L’ascension fulgurante d’Ahmed Al-Charaa, d’ancien djihadiste blacklisté à président syrien reçu à la Maison Blanche, marque un tournant pour la Syrie, mais soulève des inquiétudes majeures. Alors qu’il y a à peine un an, Al-Charaa était encore un paria, cantonné à Idlib, son improbable légitimation par Donald Trump et le prince héritier saoudien Mohammed Ben Salman est le fruit d’une realpolitik audacieuse, voire dangereuse.
Le Conseil de sécurité des Nations unies, sous l’impulsion des États-Unis, a levé les sanctions qui pesaient sur Al-Charaa et son ministre de l’Intérieur, Anas Khattab, malgré leurs liens passés avec l’État islamique et Al-Qaïda. Cette décision, censée ouvrir la voie à une transition syrienne, est loin de garantir la stabilité. Le nouveau pouvoir syrien, malgré ces concessions, doit encore obtenir la levée des sanctions drastiques imposées après la répression brutale du régime de Bachar Al-Assad, sans quoi la reconstruction du pays restera un mirage.
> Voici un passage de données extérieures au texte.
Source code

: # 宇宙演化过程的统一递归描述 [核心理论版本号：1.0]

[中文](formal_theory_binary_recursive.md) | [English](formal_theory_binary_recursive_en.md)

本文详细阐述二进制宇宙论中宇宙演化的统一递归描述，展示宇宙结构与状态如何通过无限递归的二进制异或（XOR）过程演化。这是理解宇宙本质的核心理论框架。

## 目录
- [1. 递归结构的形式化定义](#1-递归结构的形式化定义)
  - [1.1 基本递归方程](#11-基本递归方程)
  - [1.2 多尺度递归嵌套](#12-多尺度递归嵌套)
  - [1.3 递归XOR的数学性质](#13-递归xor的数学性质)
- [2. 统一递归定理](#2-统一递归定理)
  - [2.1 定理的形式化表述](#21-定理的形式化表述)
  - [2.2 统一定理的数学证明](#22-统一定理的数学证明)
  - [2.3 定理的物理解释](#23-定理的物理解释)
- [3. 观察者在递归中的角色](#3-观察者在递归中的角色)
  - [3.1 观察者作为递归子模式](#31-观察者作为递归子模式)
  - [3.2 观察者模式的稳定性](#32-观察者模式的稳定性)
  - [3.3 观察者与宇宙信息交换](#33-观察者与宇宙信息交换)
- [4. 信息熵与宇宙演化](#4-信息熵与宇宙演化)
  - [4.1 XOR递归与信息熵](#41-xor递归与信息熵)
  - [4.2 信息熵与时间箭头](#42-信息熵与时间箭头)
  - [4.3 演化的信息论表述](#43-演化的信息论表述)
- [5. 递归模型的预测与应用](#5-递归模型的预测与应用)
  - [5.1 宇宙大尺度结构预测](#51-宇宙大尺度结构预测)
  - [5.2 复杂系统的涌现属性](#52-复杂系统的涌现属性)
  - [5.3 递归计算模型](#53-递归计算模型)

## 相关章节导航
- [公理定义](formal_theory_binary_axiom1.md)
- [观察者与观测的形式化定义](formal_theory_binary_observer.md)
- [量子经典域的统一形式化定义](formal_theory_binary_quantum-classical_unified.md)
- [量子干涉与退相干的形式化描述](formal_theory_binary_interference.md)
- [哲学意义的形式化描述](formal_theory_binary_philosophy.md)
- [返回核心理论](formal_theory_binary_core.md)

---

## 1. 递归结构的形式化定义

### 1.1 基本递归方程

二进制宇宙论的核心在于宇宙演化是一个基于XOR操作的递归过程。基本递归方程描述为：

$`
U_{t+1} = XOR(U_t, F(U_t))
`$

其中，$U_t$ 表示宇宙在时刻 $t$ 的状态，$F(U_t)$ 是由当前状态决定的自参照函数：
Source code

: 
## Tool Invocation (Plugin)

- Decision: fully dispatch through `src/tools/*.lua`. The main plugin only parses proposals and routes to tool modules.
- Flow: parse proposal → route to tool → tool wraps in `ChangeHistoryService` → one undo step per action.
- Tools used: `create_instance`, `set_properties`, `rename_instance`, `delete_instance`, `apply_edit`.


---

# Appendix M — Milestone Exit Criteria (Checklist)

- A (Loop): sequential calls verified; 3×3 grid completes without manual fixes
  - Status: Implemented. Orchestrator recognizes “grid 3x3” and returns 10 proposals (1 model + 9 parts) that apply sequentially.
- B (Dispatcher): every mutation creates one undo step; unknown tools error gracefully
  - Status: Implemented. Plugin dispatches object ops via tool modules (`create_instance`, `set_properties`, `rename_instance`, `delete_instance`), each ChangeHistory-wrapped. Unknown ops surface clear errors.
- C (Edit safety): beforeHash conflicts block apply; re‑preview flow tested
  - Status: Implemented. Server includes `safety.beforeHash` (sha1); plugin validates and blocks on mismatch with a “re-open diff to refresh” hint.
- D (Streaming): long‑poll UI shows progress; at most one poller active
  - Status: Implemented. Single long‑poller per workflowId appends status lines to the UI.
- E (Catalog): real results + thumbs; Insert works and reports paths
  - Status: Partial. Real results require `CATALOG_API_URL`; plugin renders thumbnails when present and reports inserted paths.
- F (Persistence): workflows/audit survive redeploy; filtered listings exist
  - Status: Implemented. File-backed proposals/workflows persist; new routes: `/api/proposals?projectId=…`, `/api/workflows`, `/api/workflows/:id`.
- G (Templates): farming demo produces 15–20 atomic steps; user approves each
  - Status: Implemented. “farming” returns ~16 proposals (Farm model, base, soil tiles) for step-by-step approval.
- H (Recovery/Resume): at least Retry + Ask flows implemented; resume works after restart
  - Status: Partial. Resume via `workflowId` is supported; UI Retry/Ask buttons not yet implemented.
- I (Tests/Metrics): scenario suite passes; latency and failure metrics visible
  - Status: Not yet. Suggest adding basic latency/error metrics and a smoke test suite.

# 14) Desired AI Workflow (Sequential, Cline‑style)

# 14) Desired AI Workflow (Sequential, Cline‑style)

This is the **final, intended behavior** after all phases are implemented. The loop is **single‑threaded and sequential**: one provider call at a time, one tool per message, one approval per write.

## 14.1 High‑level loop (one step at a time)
L’urgence est palpable : sans une amélioration rapide des conditions de vie, la bienveillance des Syriens s’épuisera. De plus, Al-Charaa est confronté à des défis internes colossaux, notamment la nécessité de trouver un modus vivendi avec la minorité kurde syrienne et d’enrayer le revanchisme sunnite qui a déjà ciblé les minorités alaouites et druzes. La résilience inquiétante de l’État islamique, profitant du chaos post-Assad, complique davantage la situation, exigeant une vigilance accrue de la coalition anti-djihadiste.
Enfin, la prudence s’impose vis-à-vis d’Israël, qui pourrait chercher à tirer parti de cette instabilité pour renforcer son emprise sur le plateau du Golan, illégalement occupé, et se présenter comme protecteur de la minorité druze. Le succès d’Ahmed Al-Charaa est vital pour la stabilisation de la Syrie, mais les obstacles sont immenses et le risque d’échec, avec ses conséquences désastreuses, est malheureusement très réel.